# [What needs to be done]
Extract each line of the records below that contains the word "moved".

# [Given data]
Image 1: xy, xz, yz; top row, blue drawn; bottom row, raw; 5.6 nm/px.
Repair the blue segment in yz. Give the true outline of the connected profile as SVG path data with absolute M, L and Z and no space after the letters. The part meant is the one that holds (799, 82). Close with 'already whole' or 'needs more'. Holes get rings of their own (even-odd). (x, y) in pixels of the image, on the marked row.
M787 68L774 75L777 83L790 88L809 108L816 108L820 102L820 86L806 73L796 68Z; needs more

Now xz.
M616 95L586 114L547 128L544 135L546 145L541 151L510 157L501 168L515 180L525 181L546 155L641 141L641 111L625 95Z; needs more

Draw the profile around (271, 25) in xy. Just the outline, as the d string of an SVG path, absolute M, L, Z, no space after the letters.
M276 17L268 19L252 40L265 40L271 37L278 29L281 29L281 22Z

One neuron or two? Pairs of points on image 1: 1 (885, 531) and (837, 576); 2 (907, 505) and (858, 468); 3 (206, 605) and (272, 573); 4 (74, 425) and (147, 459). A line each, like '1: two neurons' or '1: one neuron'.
...
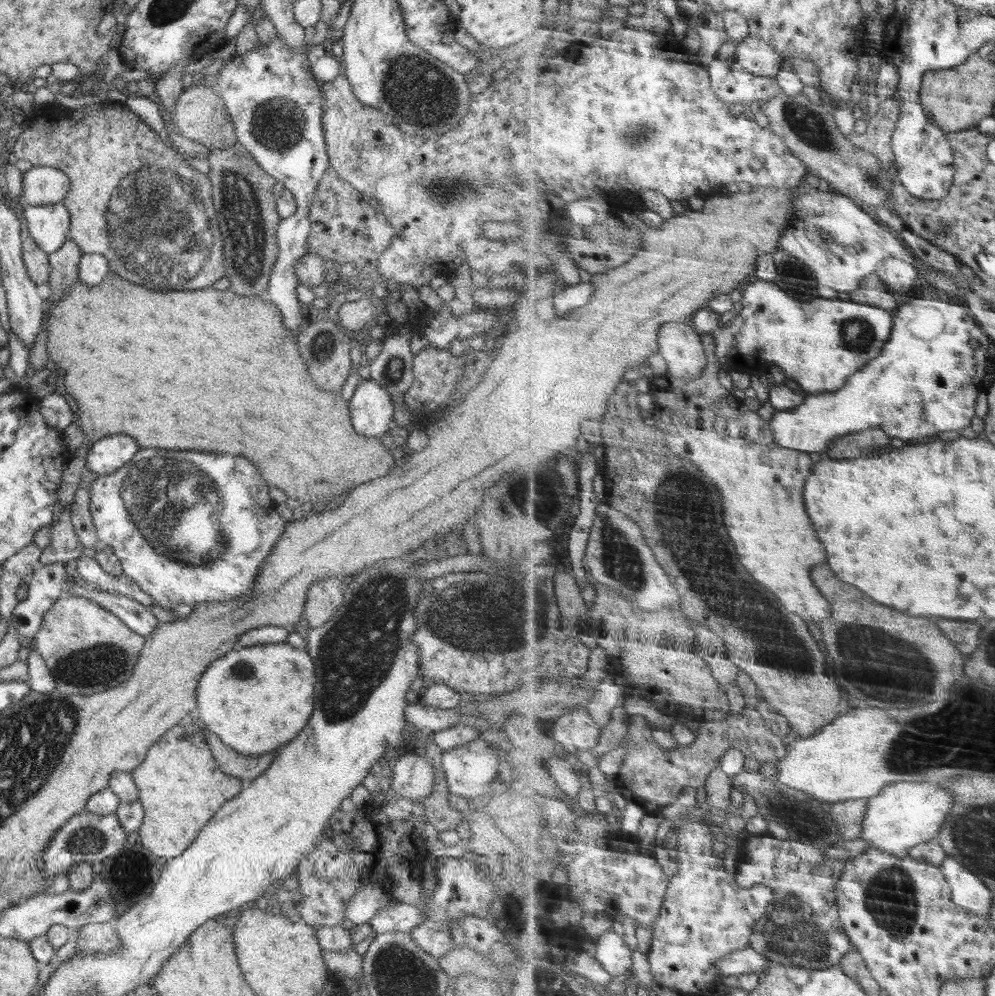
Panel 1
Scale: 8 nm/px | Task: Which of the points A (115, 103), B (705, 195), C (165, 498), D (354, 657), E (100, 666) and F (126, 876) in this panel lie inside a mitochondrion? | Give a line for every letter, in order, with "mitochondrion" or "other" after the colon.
---
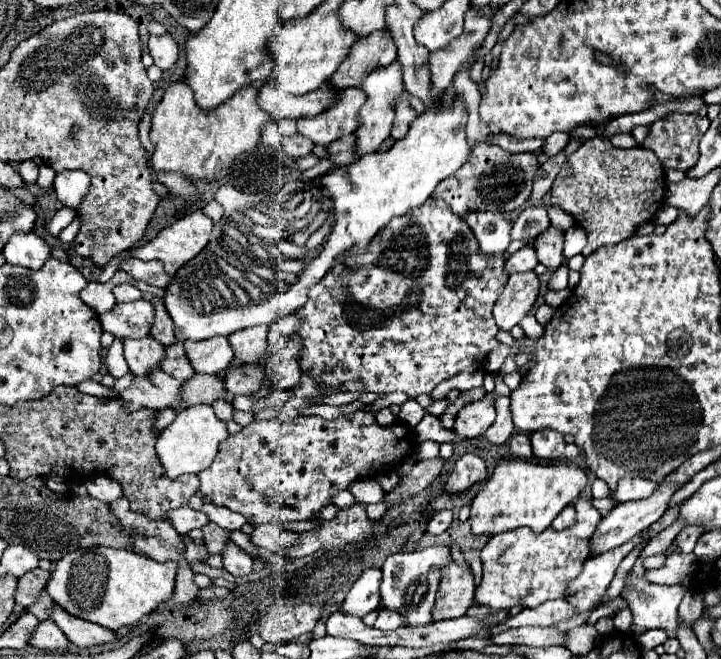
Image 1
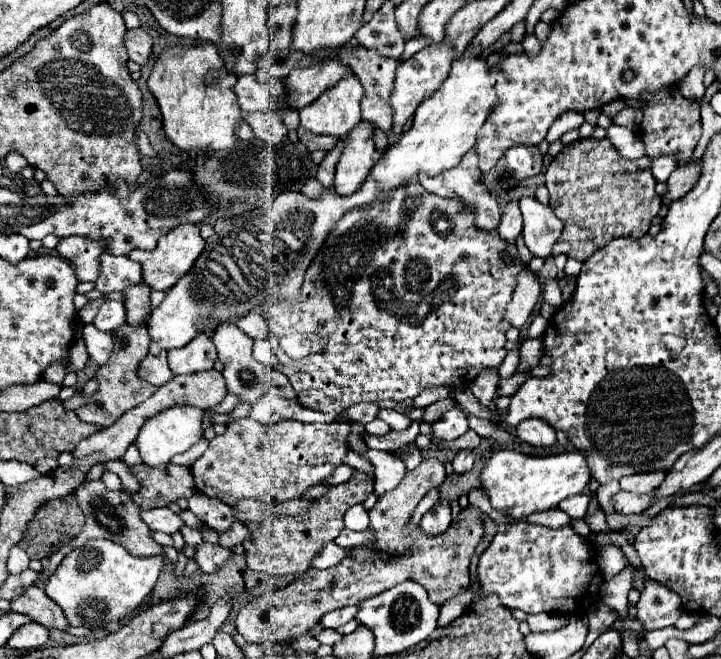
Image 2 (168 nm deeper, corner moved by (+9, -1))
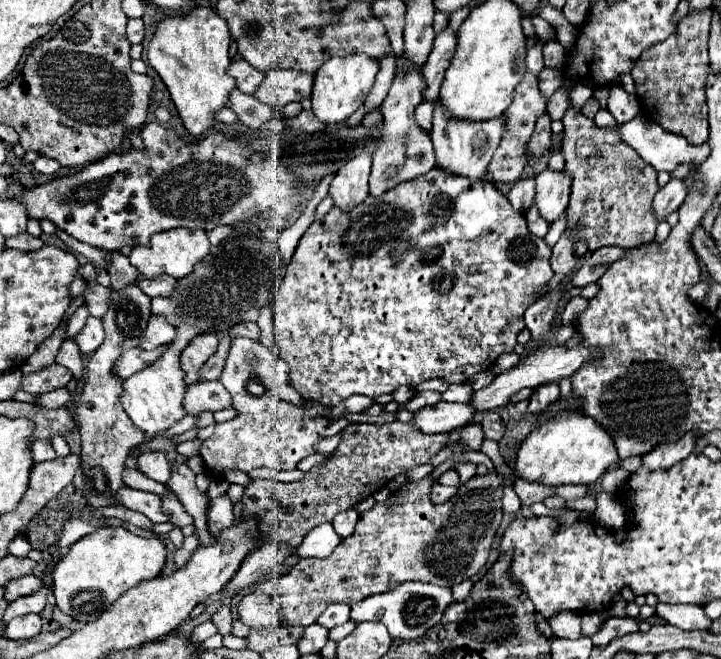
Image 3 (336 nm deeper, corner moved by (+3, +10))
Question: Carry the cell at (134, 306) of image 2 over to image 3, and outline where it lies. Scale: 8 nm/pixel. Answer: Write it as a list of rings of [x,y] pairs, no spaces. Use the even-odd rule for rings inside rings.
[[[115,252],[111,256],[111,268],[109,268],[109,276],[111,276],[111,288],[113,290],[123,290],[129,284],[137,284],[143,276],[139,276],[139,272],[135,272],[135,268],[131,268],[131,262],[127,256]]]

# [Result]
Image 2 (168 nm deeper, corner moved by (+9, -1))
Image 3 (336 nm deeper, corner moved by (+3, +10))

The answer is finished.